Many societies and political theories and whatnot believe in the freedom of speech, life and property, not just natural law ones.
All possibilities in nature are rights unless they violate the rights of another. Other theories like for example religious ones, excluded possibilities because of religious beliefs, while I'm not excluding anything. Other ideas added things like services and contracts to nature to enable them some kind of togetherness, but in reality there is no togetherness in nature. Sure there is peace and sure there is destruction, but there is no togetherness that comes from nature itself. Togetherness comes from people, and people decide on these things, and no part of nature plays a part.

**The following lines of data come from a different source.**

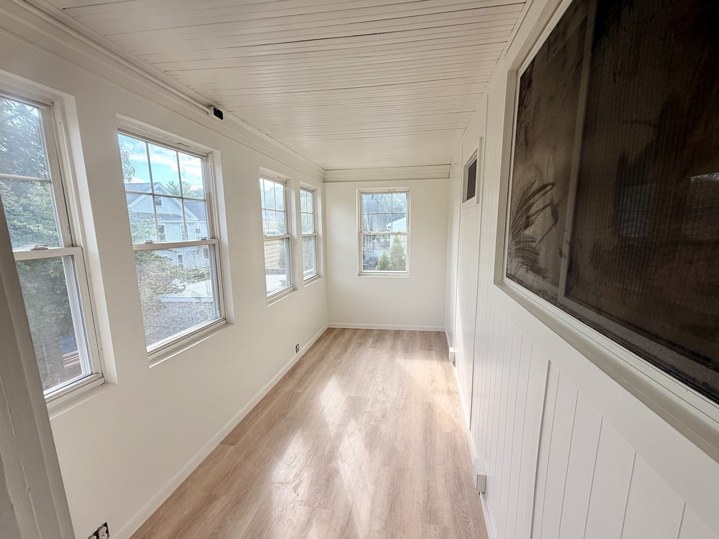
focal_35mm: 15
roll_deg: +0.7
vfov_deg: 81.7
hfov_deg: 98.1
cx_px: 373
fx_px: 312
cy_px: 280
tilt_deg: -10.3
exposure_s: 1/189
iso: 40
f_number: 2.2
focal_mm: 2.22
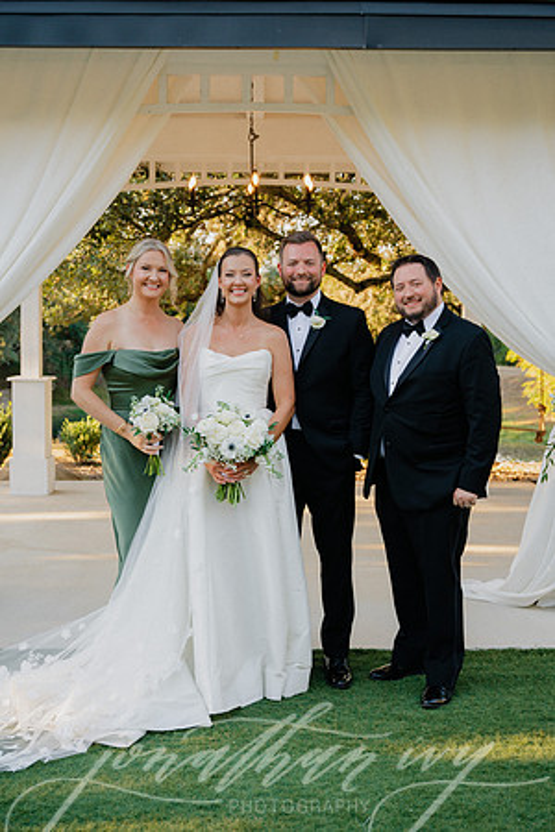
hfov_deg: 28.1
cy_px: 416
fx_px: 1110
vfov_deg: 41.1
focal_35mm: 48
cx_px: 278
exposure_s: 1/320
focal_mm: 48
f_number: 4.5
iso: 400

That just begs the question. How would you know what acts violate the rights of others unless you already know what things are rights? For example, if I assumed that the right to food was a right and that the right to property wasn't, then I would see people refusing to give food to others as a violating of the rights of other people. Any set of rights that you assume could satisfy your standard about things being rights unless they violate the rights of others. You're still just assuming a set of rights to start with based on your personal preferences.
I don't care. I would destroy public education so your example means nothing to me. And things should be excludable and there is nothing you have said that makes me otherwise. You are supporting theft and it matters not what the benefits of that are.
If a political theory would be detrimental to society, no society would ever adopt it. It would be a worthless political theory.